[Dataset entries]
<<<<
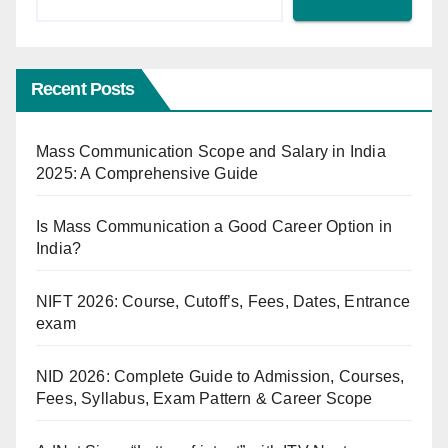
Recent Posts
Mass Communication Scope and Salary in India
2025: A Comprehensive Guide
Is Mass Communication a Good Career Option in
India?
NIFT 2026: Course, Cutoff’s, Fees, Dates, Entrance
exam
NID 2026: Complete Guide to Admission, Courses,
Fees, Syllabus, Exam Pattern & Career Scope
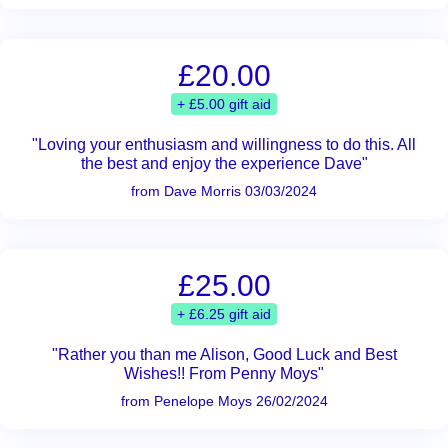
£20.00
+ £5.00 gift aid
"Loving your enthusiasm and willingness to do this. All
the best and enjoy the experience Dave"
from Dave Morris 03/03/2024
£25.00
+ £6.25 gift aid
"Rather you than me Alison, Good Luck and Best
Wishes!! From Penny Moys"
from Penelope Moys 26/02/2024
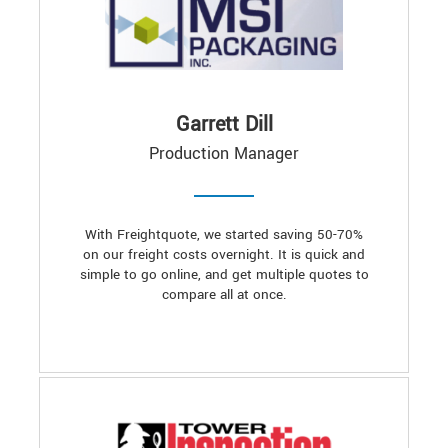
Garrett Dill
Production Manager
With Freightquote, we started saving 50-70%
on our freight costs overnight. It is quick and
simple to go online, and get multiple quotes to
compare all at once.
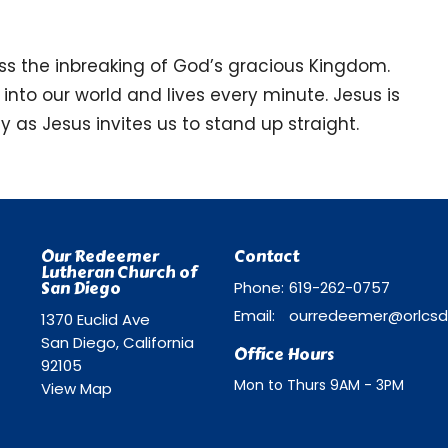
ess the inbreaking of God’s gracious Kingdom.
 into our world and lives every minute. Jesus is
ay as Jesus invites us to stand up straight.
Our Redeemer
Contact
Lutheran Church of
San Diego
Phone:
619-262-0757
Email
:
1370 Euclid Ave
San Diego, California
Office Hours
92105
Mon to Thurs 9AM - 3PM
View Map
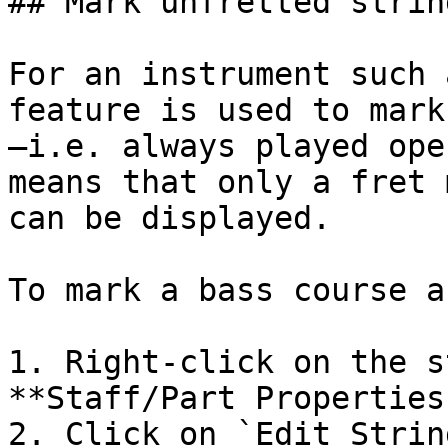
## Mark unfretted strin
For an instrument such 
feature is used to mark
—i.e. always played ope
means that only a fret 
can be displayed.

To mark a bass course a
1. Right-click on the s
**Staff/Part Properties
2. Click on `Edit Strin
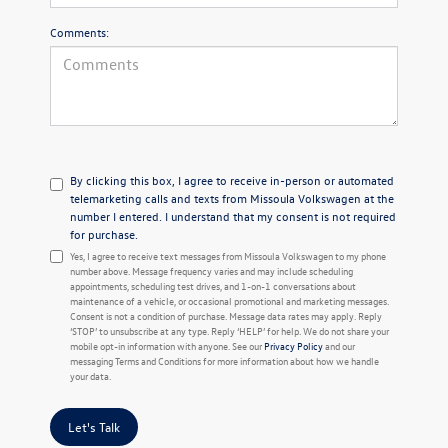
Comments:
By clicking this box, I agree to receive in-person or automated
telemarketing calls and texts from Missoula Volkswagen at the
number I entered. I understand that my consent is not required
for purchase.
Yes, I agree to receive text messages from Missoula Volkswagen to my phone
number above. Message frequency varies and may include scheduling
appointments, scheduling test drives, and 1-on-1 conversations about
maintenance of a vehicle, or occasional promotional and marketing messages.
Consent is not a condition of purchase. Message data rates may apply. Reply
‘STOP’ to unsubscribe at any type. Reply ‘HELP’ for help. We do not share your
mobile opt-in information with anyone. See our
Privacy Policy
and our
messaging Terms and Conditions for more information about how we handle
your data.
Let's Talk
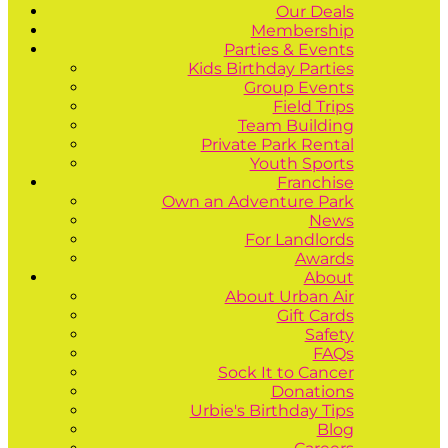
Our Deals
Membership
Parties & Events
Kids Birthday Parties
Group Events
Field Trips
Team Building
Private Park Rental
Youth Sports
Franchise
Own an Adventure Park
News
For Landlords
Awards
About
About Urban Air
Gift Cards
Safety
FAQs
Sock It to Cancer
Donations
Urbie's Birthday Tips
Blog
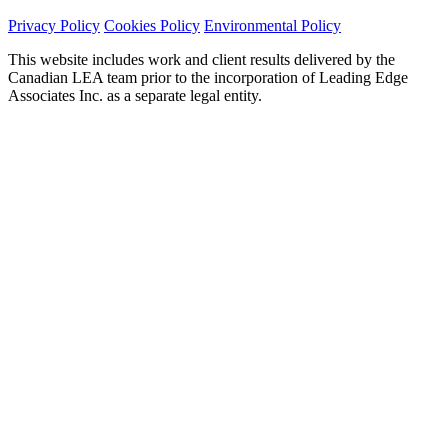
Privacy Policy
Cookies Policy
Environmental Policy
This website includes work and client results delivered by the
Canadian LEA team prior to the incorporation of Leading Edge
Associates Inc. as a separate legal entity.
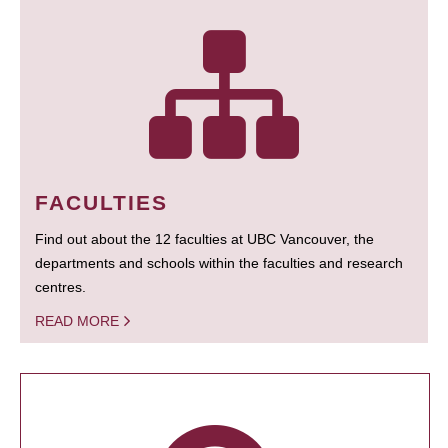
FACULTIES
Find out about the 12 faculties at UBC Vancouver, the
departments and schools within the faculties and research
centres.
READ MORE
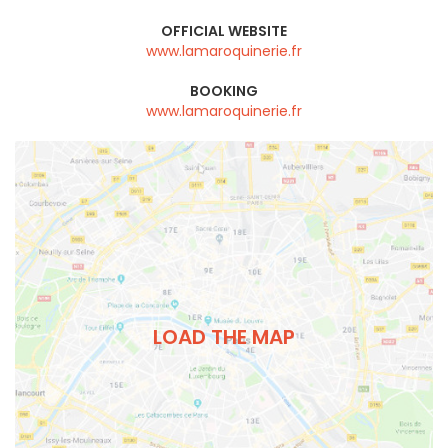
OFFICIAL WEBSITE
www.lamaroquinerie.fr
BOOKING
www.lamaroquinerie.fr
LOAD THE MAP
>>>>
The pictures should be dropped, and every line above should be set down again exactly.

Recent Posts
Mass Communication Scope and Salary in India
2025: A Comprehensive Guide
Is Mass Communication a Good Career Option in
India?
NIFT 2026: Course, Cutoff’s, Fees, Dates, Entrance
exam
NID 2026: Complete Guide to Admission, Courses,
Fees, Syllabus, Exam Pattern & Career Scope
£20.00
+ £5.00 gift aid
"Loving your enthusiasm and willingness to do this. All
the best and enjoy the experience Dave"
from Dave Morris 03/03/2024
£25.00
+ £6.25 gift aid
"Rather you than me Alison, Good Luck and Best
Wishes!! From Penny Moys"
from Penelope Moys 26/02/2024
Garrett Dill
Production Manager
With Freightquote, we started saving 50-70%
on our freight costs overnight. It is quick and
simple to go online, and get multiple quotes to
compare all at once.
ess the inbreaking of God’s gracious Kingdom.
 into our world and lives every minute. Jesus is
ay as Jesus invites us to stand up straight.
Our Redeemer
Contact
Lutheran Church of
San Diego
Phone:
619-262-0757
Email
:
1370 Euclid Ave
San Diego, California
Office Hours
92105
Mon to Thurs 9AM - 3PM
View Map
## Mark unfretted strin
For an instrument such 
feature is used to mark
—i.e. always played ope
means that only a fret 
can be displayed.

To mark a bass course a
1. Right-click on the s
**Staff/Part Properties
2. Click on `Edit Strin
Comments:
By clicking this box, I agree to receive in-person or automated
telemarketing calls and texts from Missoula Volkswagen at the
number I entered. I understand that my consent is not required
for purchase.
Yes, I agree to receive text messages from Missoula Volkswagen to my phone
number above. Message frequency varies and may include scheduling
appointments, scheduling test drives, and 1-on-1 conversations about
maintenance of a vehicle, or occasional promotional and marketing messages.
Consent is not a condition of purchase. Message data rates may apply. Reply
‘STOP’ to unsubscribe at any type. Reply ‘HELP’ for help. We do not share your
mobile opt-in information with anyone. See our
Privacy Policy
and our
messaging Terms and Conditions for more information about how we handle
your data.
Let's Talk
Our Deals
Membership
Parties & Events
Kids Birthday Parties
Group Events
Field Trips
Team Building
Private Park Rental
Youth Sports
Franchise
Own an Adventure Park
News
For Landlords
Awards
About
About Urban Air
Gift Cards
Safety
FAQs
Sock It to Cancer
Donations
Urbie's Birthday Tips
Blog
Privacy Policy
Cookies Policy
Environmental Policy
This website includes work and client results delivered by the
Canadian LEA team prior to the incorporation of Leading Edge
Associates Inc. as a separate legal entity.
FACULTIES
Find out about the 12 faculties at UBC Vancouver, the
departments and schools within the faculties and research
centres.
READ MORE
OFFICIAL WEBSITE
www.lamaroquinerie.fr
BOOKING
www.lamaroquinerie.fr
LOAD THE MAP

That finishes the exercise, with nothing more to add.